R.P. Zahedi reports he has been the CEO of MRM Proteomics Inc. until September 2024. M. Basik reports personal fees from AstraZeneca and Merck outside the submitted work. C.H. Borchers reports nonfinancial support from MRM Proteomics, Inc. and Molecular You and grants from Genome Canada and Genome Quebec during the conduct of the study and grants from CFI Major Science Initiatives, CFI Innovation Fund, Genome Canada, and the World Anti-Doping Agency outside the submitted work. No disclosures were reported by the other authors.

Figures

Figure 1
Figure 1
Experimental design. LFQ proteomics was performed in a cohort of carefully curated patients treated with DCIS and IDC (n = 51) to investigate changes in the protein expression. Protein extraction of FFPE tissue cores (1 mm diameter, ∼0.8 mm3 tissue volume) used an optimized FFPE proteomics protocol published in this study (11). The samples were analyzed on a “plug-and-play” platform built for standardization in clinical proteomics, and the data were processed using state-of-the-art data analysis tools, including machine learning/artificial intelligence–driven algorithms for improved and higher confidence mechanistic insights.
Figure 2
Figure 2
Data quality and evaluation of variability. A, Dynamic range of ∼2,860 proteins quantified in ductal breast cancer, at a 1% FDR. All −log10 values were based on NSAF values, which were used to normalize the spectral count (25). High NSAF values represent a high level of expression. Six orders of magnitude of the DCIS/IDC proteome are covered using ∼1% of the total sample and a standard data-dependent acquisition method without fractionation. B, Sparse partial least squares regression for discrimination analysis showing good clustering of the two study groups. The oval shape represents 95% confidence intervals. IQR and Robust regression and outlier removal methods identified no outlier samples. C and D, Loading plots of the sparse partial least squares regression for discrimination analysis showing proteins/genes that drive the variability and clustering between DCIS and IDC. The right x-axis shows expression levels of these drivers in the DCIS/IDC samples. NSAF, normalized spectral abundance factor.
Figure 3
Figure 3
Differential expression analysis reflects loss of basal membrane stability, inflammatory processes, and epithelial–mesenchymal transition as key events toward DCIS to IDC progression. A, Volcano plot of the proteome of IDC compared with DCIS lesions showing 388 DEPs (unpaired t test with post hoc Benjamini–Krieger analysis P < 0.01, absolute log2 FC >2). B, Volcano plot of the proteome of paired IDC lesions compared with paired DCIS lesions showing 10 DEPs (unpaired t test with post hoc Benjamini–Krieger analysis P < 0.05, absolute log2 FC >2). C, Molecular networks representing up/downregulated pathways in IDC compared with DCIS lesions. adj, adjusted; EMT, epithelial-to-mesenchymal transition; UPR, unfolded protein response.
Figure 4
Figure 4
Dysregulation of central energy metabolism is a key event in the DCIS tumor phenotype. A, Graphical representation of hallmarks of cancer [modified from (82)] characteristic for proteomic tumor profiling of DCIS and IDC tumors.

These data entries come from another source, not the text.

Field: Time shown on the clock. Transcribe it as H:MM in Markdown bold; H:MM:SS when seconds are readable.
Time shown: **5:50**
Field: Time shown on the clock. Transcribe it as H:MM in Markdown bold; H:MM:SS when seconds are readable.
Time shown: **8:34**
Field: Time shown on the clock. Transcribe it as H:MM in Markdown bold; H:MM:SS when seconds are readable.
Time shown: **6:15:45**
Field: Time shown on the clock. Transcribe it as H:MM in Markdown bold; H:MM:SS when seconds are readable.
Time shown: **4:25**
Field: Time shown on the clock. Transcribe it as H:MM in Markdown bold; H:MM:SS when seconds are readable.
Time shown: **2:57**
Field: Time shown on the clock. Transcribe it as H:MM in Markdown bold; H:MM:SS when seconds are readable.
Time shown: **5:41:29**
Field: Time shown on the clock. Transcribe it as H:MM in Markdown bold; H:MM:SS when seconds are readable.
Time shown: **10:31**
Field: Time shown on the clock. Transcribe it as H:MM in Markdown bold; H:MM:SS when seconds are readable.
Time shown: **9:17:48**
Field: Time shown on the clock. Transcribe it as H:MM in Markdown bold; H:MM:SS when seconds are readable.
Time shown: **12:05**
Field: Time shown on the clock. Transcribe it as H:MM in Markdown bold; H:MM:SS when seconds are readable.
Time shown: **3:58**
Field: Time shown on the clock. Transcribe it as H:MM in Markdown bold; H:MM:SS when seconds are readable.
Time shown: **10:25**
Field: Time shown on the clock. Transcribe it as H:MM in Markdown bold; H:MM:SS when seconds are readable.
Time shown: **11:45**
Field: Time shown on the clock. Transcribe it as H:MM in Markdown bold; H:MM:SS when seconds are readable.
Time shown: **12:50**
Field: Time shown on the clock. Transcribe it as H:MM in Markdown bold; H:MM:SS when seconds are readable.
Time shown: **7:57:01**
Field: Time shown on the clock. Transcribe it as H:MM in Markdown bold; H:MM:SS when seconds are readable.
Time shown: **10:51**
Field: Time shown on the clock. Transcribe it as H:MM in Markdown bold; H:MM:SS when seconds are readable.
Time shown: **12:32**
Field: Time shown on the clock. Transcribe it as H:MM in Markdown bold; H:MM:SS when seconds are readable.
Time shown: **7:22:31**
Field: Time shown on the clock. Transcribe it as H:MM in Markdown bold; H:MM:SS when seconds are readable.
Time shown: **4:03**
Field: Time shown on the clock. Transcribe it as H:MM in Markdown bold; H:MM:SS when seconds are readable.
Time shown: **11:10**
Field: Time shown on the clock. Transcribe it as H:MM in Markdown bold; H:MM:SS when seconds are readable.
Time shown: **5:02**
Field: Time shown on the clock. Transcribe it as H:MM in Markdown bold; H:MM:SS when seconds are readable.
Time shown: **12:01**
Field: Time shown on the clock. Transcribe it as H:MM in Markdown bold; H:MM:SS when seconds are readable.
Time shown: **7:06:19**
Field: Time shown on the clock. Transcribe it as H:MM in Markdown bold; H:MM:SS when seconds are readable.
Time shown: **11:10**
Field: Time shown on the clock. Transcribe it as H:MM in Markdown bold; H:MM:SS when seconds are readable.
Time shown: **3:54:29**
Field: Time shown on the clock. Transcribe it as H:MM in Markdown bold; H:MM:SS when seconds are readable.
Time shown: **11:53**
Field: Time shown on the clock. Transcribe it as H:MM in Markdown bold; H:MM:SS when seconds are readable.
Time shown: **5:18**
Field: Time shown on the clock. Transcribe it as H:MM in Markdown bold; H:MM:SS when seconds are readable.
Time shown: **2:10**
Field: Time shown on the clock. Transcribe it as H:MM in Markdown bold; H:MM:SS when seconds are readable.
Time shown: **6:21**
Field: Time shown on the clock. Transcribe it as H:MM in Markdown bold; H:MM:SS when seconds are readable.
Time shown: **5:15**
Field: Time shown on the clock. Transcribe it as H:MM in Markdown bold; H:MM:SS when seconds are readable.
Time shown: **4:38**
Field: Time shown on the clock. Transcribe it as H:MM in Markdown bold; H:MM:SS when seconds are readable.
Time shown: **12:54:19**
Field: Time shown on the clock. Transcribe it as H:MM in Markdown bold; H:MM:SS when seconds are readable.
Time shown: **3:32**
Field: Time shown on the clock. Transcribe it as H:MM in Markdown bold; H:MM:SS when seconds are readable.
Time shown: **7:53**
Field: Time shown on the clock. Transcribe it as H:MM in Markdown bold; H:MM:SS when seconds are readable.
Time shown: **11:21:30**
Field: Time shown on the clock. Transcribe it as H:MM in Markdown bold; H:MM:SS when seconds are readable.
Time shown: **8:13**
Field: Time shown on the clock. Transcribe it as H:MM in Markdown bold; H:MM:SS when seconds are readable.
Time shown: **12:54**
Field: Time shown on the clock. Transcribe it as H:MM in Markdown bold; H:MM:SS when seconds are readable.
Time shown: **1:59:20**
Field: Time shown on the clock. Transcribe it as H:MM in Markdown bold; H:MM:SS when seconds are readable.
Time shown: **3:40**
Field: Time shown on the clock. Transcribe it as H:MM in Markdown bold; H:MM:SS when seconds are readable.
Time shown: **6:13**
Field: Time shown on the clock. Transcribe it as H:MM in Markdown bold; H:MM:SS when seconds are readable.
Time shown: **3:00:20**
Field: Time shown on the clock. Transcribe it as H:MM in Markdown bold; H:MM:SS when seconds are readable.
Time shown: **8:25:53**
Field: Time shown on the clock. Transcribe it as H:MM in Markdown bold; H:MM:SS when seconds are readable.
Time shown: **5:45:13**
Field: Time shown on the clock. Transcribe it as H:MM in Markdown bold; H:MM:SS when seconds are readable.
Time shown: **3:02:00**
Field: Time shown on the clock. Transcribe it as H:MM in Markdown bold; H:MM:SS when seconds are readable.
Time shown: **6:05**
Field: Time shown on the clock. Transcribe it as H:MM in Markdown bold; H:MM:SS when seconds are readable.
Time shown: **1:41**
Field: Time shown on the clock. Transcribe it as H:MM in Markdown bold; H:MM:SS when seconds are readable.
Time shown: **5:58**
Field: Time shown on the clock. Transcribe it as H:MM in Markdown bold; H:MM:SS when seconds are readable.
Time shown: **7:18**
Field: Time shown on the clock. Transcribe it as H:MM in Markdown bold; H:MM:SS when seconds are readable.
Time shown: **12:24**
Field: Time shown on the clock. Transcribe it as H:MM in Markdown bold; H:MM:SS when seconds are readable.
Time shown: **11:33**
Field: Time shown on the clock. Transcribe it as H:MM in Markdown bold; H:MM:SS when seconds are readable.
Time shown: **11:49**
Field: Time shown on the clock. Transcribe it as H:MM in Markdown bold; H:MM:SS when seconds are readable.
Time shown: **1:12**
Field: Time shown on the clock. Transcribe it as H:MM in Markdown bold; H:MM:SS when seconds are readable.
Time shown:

B, Top 5 canonical pathways from Ingenuity Pathway Analysis on DEPs in 42 DCIS and 31 IDC tumors. C, Signature proteins potentially driving DCIS progression through glycolysis, hypoxia (or “pseudohypoxia”), and PI3K/AKT/mTOR pathway, identified by GSEA. D, STRING network showing the protein expression profile of signature proteins associated with cancer metabolism, RNA regulation, and major cancer pathways, such as PI3K/AKT/mTOR and EGFR/RAS/RAF. Absolute concentration of the proteins was determined by PRM. The color of the nodes represents q values from multiple hypothesis testing using unpaired t tests with post hoc correction using the Benjamini–Krieger FDR method (1% FDR). The node size represents the FC. Gray nodes were not quantified, either because no SIS/NAT was available or because there were more than 60% missing values. Edges represent physical and/or functional interaction partners based on the STRING database.